*** Block opens ***

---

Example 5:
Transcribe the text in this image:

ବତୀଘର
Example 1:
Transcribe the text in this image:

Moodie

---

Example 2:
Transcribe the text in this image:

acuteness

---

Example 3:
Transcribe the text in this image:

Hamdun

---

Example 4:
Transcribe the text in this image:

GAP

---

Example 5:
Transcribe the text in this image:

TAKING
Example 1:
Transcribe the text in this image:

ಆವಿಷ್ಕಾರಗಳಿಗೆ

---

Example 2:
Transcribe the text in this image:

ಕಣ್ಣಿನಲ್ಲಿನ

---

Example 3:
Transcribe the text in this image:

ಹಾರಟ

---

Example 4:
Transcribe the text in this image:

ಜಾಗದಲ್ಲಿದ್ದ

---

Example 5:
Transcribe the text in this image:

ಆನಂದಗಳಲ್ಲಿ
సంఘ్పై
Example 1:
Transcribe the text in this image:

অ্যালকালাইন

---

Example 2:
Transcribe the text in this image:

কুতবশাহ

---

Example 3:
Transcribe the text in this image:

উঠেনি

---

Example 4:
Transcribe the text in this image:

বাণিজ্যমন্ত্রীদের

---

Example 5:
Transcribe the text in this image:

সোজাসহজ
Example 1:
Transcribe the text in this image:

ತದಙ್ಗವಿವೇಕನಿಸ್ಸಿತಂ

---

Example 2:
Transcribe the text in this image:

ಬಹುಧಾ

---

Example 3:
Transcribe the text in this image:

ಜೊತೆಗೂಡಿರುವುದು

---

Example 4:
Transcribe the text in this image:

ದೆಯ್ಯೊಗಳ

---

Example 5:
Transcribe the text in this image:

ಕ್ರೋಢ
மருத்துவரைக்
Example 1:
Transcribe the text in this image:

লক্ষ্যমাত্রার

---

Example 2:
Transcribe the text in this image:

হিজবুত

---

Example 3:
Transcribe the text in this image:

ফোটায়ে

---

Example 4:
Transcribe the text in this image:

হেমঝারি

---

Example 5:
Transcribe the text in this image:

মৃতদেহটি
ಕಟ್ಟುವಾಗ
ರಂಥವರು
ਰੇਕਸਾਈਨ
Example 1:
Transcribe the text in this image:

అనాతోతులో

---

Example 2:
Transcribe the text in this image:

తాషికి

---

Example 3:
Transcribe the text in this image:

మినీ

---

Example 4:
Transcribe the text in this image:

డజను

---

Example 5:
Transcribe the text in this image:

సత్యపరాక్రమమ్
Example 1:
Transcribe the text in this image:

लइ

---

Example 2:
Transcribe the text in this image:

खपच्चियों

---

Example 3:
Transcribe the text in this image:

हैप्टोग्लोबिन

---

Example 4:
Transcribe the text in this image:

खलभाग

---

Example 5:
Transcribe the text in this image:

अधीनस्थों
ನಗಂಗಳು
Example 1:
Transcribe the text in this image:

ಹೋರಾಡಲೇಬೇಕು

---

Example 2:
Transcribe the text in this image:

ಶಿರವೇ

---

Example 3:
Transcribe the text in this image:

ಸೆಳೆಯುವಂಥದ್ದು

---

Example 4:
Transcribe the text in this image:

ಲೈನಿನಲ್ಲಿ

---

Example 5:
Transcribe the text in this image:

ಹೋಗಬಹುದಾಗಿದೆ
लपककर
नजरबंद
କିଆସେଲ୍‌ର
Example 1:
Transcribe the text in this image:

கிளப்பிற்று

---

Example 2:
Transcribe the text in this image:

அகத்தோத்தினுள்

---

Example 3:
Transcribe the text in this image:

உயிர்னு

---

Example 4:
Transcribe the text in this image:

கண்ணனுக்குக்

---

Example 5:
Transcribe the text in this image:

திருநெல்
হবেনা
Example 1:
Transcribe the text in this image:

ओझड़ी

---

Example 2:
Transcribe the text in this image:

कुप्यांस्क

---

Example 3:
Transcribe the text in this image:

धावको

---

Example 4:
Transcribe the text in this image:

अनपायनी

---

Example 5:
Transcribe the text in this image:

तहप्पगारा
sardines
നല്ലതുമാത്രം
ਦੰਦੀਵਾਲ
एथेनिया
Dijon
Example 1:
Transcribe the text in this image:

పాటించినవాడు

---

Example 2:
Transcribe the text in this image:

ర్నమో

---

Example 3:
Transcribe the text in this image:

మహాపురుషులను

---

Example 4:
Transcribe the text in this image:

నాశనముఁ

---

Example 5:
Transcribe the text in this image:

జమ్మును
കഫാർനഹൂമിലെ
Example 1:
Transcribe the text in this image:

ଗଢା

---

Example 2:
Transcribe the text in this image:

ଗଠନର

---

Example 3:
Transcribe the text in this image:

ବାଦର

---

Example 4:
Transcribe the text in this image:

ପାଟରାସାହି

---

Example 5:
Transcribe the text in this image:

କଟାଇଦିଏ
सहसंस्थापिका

*** Block closes ***

### Task objective
The entire listing must be repeated without a single change.

### Answer section
---

Example 5:
Transcribe the text in this image:

ବତୀଘର
Example 1:
Transcribe the text in this image:

Moodie

---

Example 2:
Transcribe the text in this image:

acuteness

---

Example 3:
Transcribe the text in this image:

Hamdun

---

Example 4:
Transcribe the text in this image:

GAP

---

Example 5:
Transcribe the text in this image:

TAKING
Example 1:
Transcribe the text in this image:

ಆವಿಷ್ಕಾರಗಳಿಗೆ

---

Example 2:
Transcribe the text in this image:

ಕಣ್ಣಿನಲ್ಲಿನ

---

Example 3:
Transcribe the text in this image:

ಹಾರಟ

---

Example 4:
Transcribe the text in this image:

ಜಾಗದಲ್ಲಿದ್ದ

---

Example 5:
Transcribe the text in this image:

ಆನಂದಗಳಲ್ಲಿ
సంఘ్పై
Example 1:
Transcribe the text in this image:

অ্যালকালাইন

---

Example 2:
Transcribe the text in this image:

কুতবশাহ

---

Example 3:
Transcribe the text in this image:

উঠেনি

---

Example 4:
Transcribe the text in this image:

বাণিজ্যমন্ত্রীদের

---

Example 5:
Transcribe the text in this image:

সোজাসহজ
Example 1:
Transcribe the text in this image:

ತದಙ್ಗವಿವೇಕನಿಸ್ಸಿತಂ

---

Example 2:
Transcribe the text in this image:

ಬಹುಧಾ

---

Example 3:
Transcribe the text in this image:

ಜೊತೆಗೂಡಿರುವುದು

---

Example 4:
Transcribe the text in this image:

ದೆಯ್ಯೊಗಳ

---

Example 5:
Transcribe the text in this image:

ಕ್ರೋಢ
மருத்துவரைக்
Example 1:
Transcribe the text in this image:

লক্ষ্যমাত্রার

---

Example 2:
Transcribe the text in this image:

হিজবুত

---

Example 3:
Transcribe the text in this image:

ফোটায়ে

---

Example 4:
Transcribe the text in this image:

হেমঝারি

---

Example 5:
Transcribe the text in this image:

মৃতদেহটি
ಕಟ್ಟುವಾಗ
ರಂಥವರು
ਰੇਕਸਾਈਨ
Example 1:
Transcribe the text in this image:

అనాతోతులో

---

Example 2:
Transcribe the text in this image:

తాషికి

---

Example 3:
Transcribe the text in this image:

మినీ

---

Example 4:
Transcribe the text in this image:

డజను

---

Example 5:
Transcribe the text in this image:

సత్యపరాక్రమమ్
Example 1:
Transcribe the text in this image:

लइ

---

Example 2:
Transcribe the text in this image:

खपच्चियों

---

Example 3:
Transcribe the text in this image:

हैप्टोग्लोबिन

---

Example 4:
Transcribe the text in this image:

खलभाग

---

Example 5:
Transcribe the text in this image:

अधीनस्थों
ನಗಂಗಳು
Example 1:
Transcribe the text in this image:

ಹೋರಾಡಲೇಬೇಕು

---

Example 2:
Transcribe the text in this image:

ಶಿರವೇ

---

Example 3:
Transcribe the text in this image:

ಸೆಳೆಯುವಂಥದ್ದು

---

Example 4:
Transcribe the text in this image:

ಲೈನಿನಲ್ಲಿ

---

Example 5:
Transcribe the text in this image:

ಹೋಗಬಹುದಾಗಿದೆ
लपककर
नजरबंद
କିଆସେଲ୍‌ର
Example 1:
Transcribe the text in this image:

கிளப்பிற்று

---

Example 2:
Transcribe the text in this image:

அகத்தோத்தினுள்

---

Example 3:
Transcribe the text in this image:

உயிர்னு

---

Example 4:
Transcribe the text in this image:

கண்ணனுக்குக்

---

Example 5:
Transcribe the text in this image:

திருநெல்
হবেনা
Example 1:
Transcribe the text in this image:

ओझड़ी

---

Example 2:
Transcribe the text in this image:

कुप्यांस्क

---

Example 3:
Transcribe the text in this image:

धावको

---

Example 4:
Transcribe the text in this image:

अनपायनी

---

Example 5:
Transcribe the text in this image:

तहप्पगारा
sardines
നല്ലതുമാത്രം
ਦੰਦੀਵਾਲ
एथेनिया
Dijon
Example 1:
Transcribe the text in this image:

పాటించినవాడు

---

Example 2:
Transcribe the text in this image:

ర్నమో

---

Example 3:
Transcribe the text in this image:

మహాపురుషులను

---

Example 4:
Transcribe the text in this image:

నాశనముఁ

---

Example 5:
Transcribe the text in this image:

జమ్మును
കഫാർനഹൂമിലെ
Example 1:
Transcribe the text in this image:

ଗଢା

---

Example 2:
Transcribe the text in this image:

ଗଠନର

---

Example 3:
Transcribe the text in this image:

ବାଦର

---

Example 4:
Transcribe the text in this image:

ପାଟରାସାହି

---

Example 5:
Transcribe the text in this image:

କଟାଇଦିଏ
सहसंस्थापिका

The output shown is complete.